_RECORDS FOR THE TASK:_
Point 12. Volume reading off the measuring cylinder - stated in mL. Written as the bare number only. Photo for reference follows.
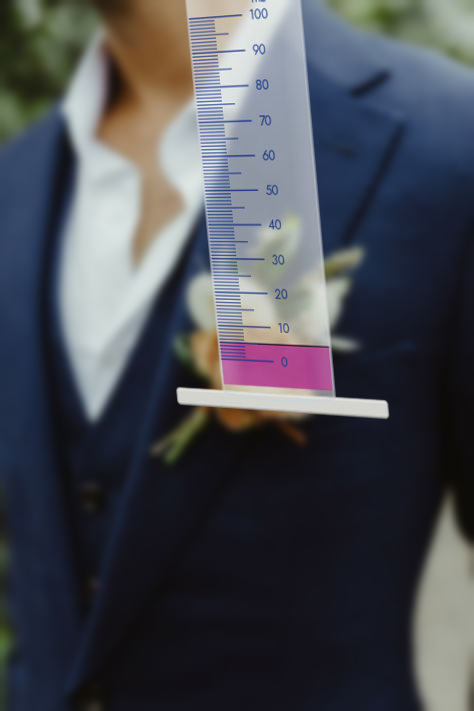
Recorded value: 5
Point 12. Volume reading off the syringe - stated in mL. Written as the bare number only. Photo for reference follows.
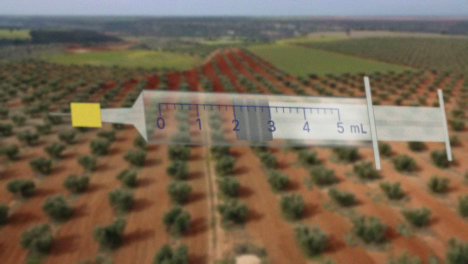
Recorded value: 2
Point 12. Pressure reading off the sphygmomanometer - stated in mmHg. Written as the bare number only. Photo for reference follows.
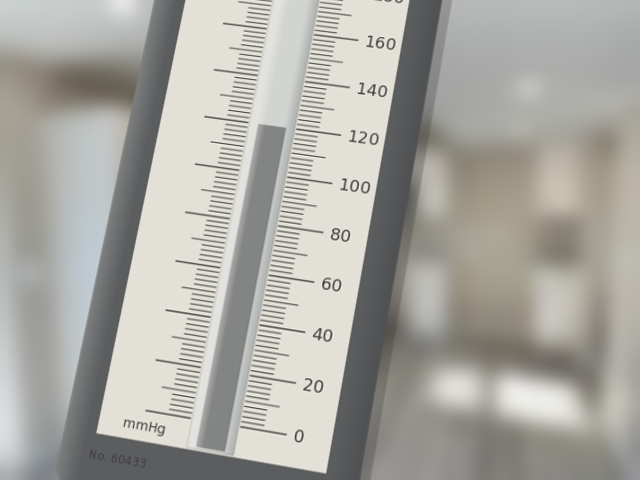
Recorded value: 120
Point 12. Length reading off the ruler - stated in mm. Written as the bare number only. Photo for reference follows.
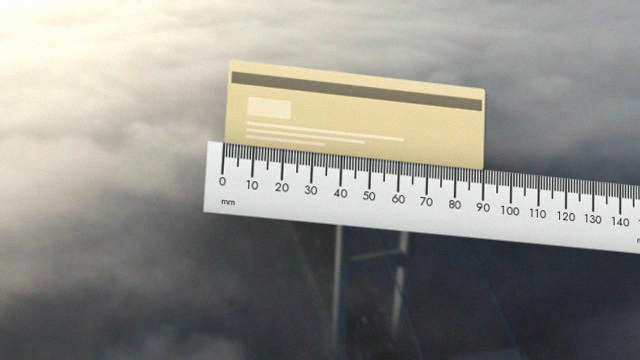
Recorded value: 90
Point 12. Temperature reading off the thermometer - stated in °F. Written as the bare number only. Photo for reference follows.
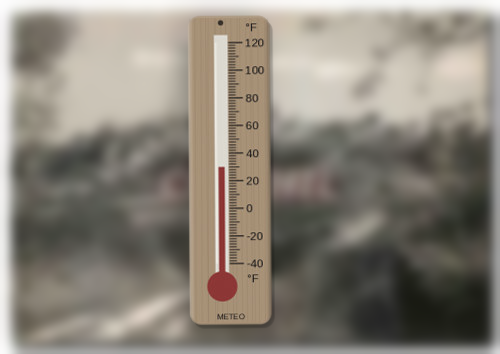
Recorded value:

_WHAT IS REQUIRED:_
Turn the records above into a Markdown table with the columns Row and Line. Give each non-blank line its own numbered row, and leave the pictures out.

_EXERCISE RESULT:_
| Row | Line |
|---|---|
| 1 | Point 12. Volume reading off the measuring cylinder - stated in mL. Written as the bare number only. Photo for reference follows. |
| 2 | Recorded value: 5 |
| 3 | Point 12. Volume reading off the syringe - stated in mL. Written as the bare number only. Photo for reference follows. |
| 4 | Recorded value: 2 |
| 5 | Point 12. Pressure reading off the sphygmomanometer - stated in mmHg. Written as the bare number only. Photo for reference follows. |
| 6 | Recorded value: 120 |
| 7 | Point 12. Length reading off the ruler - stated in mm. Written as the bare number only. Photo for reference follows. |
| 8 | Recorded value: 90 |
| 9 | Point 12. Temperature reading off the thermometer - stated in °F. Written as the bare number only. Photo for reference follows. |
| 10 | Recorded value: |